Handbags at tea-time

 Husband and I are walking the dog when he tells me.

'You won't believe the ad that popped up next to my emails today.  A targeted ad.  It was outrageous.'

'Really?  What was it for?'

He's tall, my husband, but right now he stands - if possible - even taller.  I wonder why he's adopting that posture; elongating his neck, lifting his chin.  

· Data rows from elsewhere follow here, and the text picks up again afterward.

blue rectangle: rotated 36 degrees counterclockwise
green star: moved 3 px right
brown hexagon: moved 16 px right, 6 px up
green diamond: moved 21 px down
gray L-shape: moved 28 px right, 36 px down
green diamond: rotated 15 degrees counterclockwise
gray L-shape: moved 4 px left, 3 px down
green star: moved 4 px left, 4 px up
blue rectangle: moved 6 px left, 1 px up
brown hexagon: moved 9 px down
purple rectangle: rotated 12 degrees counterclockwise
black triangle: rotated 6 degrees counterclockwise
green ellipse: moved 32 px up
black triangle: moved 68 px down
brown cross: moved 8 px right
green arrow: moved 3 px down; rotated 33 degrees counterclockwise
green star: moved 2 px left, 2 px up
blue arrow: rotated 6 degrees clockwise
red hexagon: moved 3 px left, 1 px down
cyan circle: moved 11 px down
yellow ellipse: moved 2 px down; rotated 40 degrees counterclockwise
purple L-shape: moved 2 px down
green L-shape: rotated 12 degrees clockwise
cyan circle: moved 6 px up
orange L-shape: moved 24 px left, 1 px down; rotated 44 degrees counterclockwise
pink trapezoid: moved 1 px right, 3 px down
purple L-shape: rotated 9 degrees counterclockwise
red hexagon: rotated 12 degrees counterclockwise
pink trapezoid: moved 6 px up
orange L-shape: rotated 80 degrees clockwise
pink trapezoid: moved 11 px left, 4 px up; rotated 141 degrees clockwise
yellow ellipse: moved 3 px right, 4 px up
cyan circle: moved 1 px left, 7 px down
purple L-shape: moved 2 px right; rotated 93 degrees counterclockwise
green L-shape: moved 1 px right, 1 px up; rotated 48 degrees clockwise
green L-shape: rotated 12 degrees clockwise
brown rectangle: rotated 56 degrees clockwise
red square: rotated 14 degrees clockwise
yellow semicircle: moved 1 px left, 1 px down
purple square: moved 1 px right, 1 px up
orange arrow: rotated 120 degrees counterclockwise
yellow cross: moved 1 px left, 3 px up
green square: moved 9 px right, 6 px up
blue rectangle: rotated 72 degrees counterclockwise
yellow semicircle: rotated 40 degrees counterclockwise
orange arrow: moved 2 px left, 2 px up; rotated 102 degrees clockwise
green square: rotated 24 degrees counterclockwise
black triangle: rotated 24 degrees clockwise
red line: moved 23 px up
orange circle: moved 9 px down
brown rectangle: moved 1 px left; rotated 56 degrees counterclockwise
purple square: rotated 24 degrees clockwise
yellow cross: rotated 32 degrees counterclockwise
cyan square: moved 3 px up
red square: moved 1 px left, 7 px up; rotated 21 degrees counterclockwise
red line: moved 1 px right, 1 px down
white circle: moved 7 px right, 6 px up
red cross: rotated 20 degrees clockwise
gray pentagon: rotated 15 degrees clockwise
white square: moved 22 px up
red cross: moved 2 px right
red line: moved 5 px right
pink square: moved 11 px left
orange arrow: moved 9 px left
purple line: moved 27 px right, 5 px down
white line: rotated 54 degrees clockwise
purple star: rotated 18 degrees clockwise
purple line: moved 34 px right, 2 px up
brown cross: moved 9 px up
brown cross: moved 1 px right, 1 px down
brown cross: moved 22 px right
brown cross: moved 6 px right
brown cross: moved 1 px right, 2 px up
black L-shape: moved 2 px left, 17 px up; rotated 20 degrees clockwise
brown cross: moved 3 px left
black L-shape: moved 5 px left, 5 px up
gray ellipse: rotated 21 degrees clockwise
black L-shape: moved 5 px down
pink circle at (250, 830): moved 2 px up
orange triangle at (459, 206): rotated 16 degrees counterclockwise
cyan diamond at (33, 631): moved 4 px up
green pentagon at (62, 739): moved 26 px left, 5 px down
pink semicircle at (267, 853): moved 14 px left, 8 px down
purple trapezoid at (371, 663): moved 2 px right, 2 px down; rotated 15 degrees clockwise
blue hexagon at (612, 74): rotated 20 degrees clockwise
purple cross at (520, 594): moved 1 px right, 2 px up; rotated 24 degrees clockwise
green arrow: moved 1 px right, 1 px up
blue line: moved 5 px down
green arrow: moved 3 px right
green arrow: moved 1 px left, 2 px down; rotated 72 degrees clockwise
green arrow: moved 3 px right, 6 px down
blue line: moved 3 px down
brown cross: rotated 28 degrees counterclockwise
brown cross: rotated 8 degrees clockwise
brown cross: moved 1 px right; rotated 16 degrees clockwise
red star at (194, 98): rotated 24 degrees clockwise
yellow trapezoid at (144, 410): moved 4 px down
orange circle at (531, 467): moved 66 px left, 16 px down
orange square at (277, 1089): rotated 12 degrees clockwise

'It was... an ad for a neck and facial exercise regime.  To help you get rid of jowls.'  He's affronted.  'Jowls?  I don't have jowls!'

He's right, he doesn't, which makes it ok to laugh.  'You're not serious?'

He pulls out his phone.  'Yes!  Look, I'll show it to you...'

I cut him off.  'God no, please don't.  I believe you, of course you got the ad.  I meant, are you seriously surprised?  We are in our fifties, after all.'

He's incredulous.  'Yes, but that doesn't mean they have to send me that shit.'

Now it's my turn to be affronted.  'OK.  This is yet another difference between men & women.  I get that crap in my feed every day.  EVERY SINGLE DAY.  I could show you a long list of ads that are offensive about the concept of what I, as a 50-something women, am expected to look like, care about, deal with - so many in fact, that I've stopped registering them,'

He seems surprised.  'Like what?.

'Oh god.  The list is endless.'  I think for a moment.  'So just before we came out, a repeat offender popped up.  Promoting an app for a keto diet.' I describe the infographic that shows a woman in different decades; teens, twenties, thirties, forties, fifties and sixties.  (Apparently there's no need to show the woman in her seventies because obviously she'll be in a home with a zimmer frame by then and not offending the world with her continued aging process. Or dead.).

'It's all fine until they picture what a woman in her fifties is supposed to look like.  Portly, flat-footed, slightly hunched, stocky-legged, wearing her hair in a ruddy bun, and-' by now my voice is so high with indignation that it's possible only the dog can hear me - 'with a fucking handbag looped over her arm like the queen.  Or a nana, about to hand you £5 as special treat on your 21st birthday.  At fifty.  I'm fifty four.  Do I look that?'

Both husband and the dog wisely stay silent.